[Stored dataset items]
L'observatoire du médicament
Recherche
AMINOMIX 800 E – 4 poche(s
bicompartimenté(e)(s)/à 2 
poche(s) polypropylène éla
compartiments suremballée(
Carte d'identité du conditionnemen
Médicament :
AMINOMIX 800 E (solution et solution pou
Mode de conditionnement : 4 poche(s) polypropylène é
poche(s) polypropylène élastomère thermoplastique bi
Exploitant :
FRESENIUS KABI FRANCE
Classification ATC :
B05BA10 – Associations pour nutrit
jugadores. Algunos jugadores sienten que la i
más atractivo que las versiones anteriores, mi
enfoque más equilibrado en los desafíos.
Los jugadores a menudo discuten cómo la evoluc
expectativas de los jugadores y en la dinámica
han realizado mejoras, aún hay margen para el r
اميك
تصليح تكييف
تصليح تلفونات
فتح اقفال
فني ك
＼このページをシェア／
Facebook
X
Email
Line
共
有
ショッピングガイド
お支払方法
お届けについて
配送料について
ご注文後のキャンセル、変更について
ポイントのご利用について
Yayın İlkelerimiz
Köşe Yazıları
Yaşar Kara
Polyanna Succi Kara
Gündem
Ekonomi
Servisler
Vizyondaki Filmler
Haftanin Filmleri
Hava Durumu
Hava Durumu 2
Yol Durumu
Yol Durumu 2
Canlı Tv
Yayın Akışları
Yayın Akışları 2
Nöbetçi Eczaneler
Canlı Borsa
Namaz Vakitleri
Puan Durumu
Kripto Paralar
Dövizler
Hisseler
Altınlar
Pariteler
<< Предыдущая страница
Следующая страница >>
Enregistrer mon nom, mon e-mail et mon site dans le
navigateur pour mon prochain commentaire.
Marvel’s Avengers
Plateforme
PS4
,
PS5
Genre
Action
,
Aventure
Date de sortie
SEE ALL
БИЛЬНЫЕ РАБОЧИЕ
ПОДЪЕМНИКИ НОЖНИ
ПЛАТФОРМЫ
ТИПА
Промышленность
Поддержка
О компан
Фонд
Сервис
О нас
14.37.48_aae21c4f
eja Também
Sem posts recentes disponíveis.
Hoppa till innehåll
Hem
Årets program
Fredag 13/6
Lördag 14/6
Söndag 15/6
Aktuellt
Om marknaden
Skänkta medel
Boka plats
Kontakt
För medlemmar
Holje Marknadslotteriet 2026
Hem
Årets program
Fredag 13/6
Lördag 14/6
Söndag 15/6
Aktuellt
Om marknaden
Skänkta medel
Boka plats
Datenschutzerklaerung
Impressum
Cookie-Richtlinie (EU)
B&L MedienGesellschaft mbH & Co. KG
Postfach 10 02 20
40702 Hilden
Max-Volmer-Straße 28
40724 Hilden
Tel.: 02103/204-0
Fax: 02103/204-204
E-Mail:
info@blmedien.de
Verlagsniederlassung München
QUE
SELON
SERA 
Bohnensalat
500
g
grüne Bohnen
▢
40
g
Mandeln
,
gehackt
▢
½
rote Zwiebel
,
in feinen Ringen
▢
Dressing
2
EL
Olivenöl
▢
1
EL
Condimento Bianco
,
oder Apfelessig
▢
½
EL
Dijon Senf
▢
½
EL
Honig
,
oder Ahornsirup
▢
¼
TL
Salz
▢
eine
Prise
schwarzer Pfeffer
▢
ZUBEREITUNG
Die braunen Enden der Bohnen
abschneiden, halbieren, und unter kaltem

= What is expected =
All the records above need to be restated exactly, line by line.

= Task result =
L'observatoire du médicament
Recherche
AMINOMIX 800 E – 4 poche(s
bicompartimenté(e)(s)/à 2 
poche(s) polypropylène éla
compartiments suremballée(
Carte d'identité du conditionnemen
Médicament :
AMINOMIX 800 E (solution et solution pou
Mode de conditionnement : 4 poche(s) polypropylène é
poche(s) polypropylène élastomère thermoplastique bi
Exploitant :
FRESENIUS KABI FRANCE
Classification ATC :
B05BA10 – Associations pour nutrit
jugadores. Algunos jugadores sienten que la i
más atractivo que las versiones anteriores, mi
enfoque más equilibrado en los desafíos.
Los jugadores a menudo discuten cómo la evoluc
expectativas de los jugadores y en la dinámica
han realizado mejoras, aún hay margen para el r
اميك
تصليح تكييف
تصليح تلفونات
فتح اقفال
فني ك
＼このページをシェア／
Facebook
X
Email
Line
共
有
ショッピングガイド
お支払方法
お届けについて
配送料について
ご注文後のキャンセル、変更について
ポイントのご利用について
Yayın İlkelerimiz
Köşe Yazıları
Yaşar Kara
Polyanna Succi Kara
Gündem
Ekonomi
Servisler
Vizyondaki Filmler
Haftanin Filmleri
Hava Durumu
Hava Durumu 2
Yol Durumu
Yol Durumu 2
Canlı Tv
Yayın Akışları
Yayın Akışları 2
Nöbetçi Eczaneler
Canlı Borsa
Namaz Vakitleri
Puan Durumu
Kripto Paralar
Dövizler
Hisseler
Altınlar
Pariteler
<< Предыдущая страница
Следующая страница >>
Enregistrer mon nom, mon e-mail et mon site dans le
navigateur pour mon prochain commentaire.
Marvel’s Avengers
Plateforme
PS4
,
PS5
Genre
Action
,
Aventure
Date de sortie
SEE ALL
БИЛЬНЫЕ РАБОЧИЕ
ПОДЪЕМНИКИ НОЖНИ
ПЛАТФОРМЫ
ТИПА
Промышленность
Поддержка
О компан
Фонд
Сервис
О нас
14.37.48_aae21c4f
eja Também
Sem posts recentes disponíveis.
Hoppa till innehåll
Hem
Årets program
Fredag 13/6
Lördag 14/6
Söndag 15/6
Aktuellt
Om marknaden
Skänkta medel
Boka plats
Kontakt
För medlemmar
Holje Marknadslotteriet 2026
Hem
Årets program
Fredag 13/6
Lördag 14/6
Söndag 15/6
Aktuellt
Om marknaden
Skänkta medel
Boka plats
Datenschutzerklaerung
Impressum
Cookie-Richtlinie (EU)
B&L MedienGesellschaft mbH & Co. KG
Postfach 10 02 20
40702 Hilden
Max-Volmer-Straße 28
40724 Hilden
Tel.: 02103/204-0
Fax: 02103/204-204
E-Mail:
info@blmedien.de
Verlagsniederlassung München
QUE
SELON
SERA 
Bohnensalat
500
g
grüne Bohnen
▢
40
g
Mandeln
,
gehackt
▢
½
rote Zwiebel
,
in feinen Ringen
▢
Dressing
2
EL
Olivenöl
▢
1
EL
Condimento Bianco
,
oder Apfelessig
▢
½
EL
Dijon Senf
▢
½
EL
Honig
,
oder Ahornsirup
▢
¼
TL
Salz
▢
eine
Prise
schwarzer Pfeffer
▢
ZUBEREITUNG
Die braunen Enden der Bohnen
abschneiden, halbieren, und unter kaltem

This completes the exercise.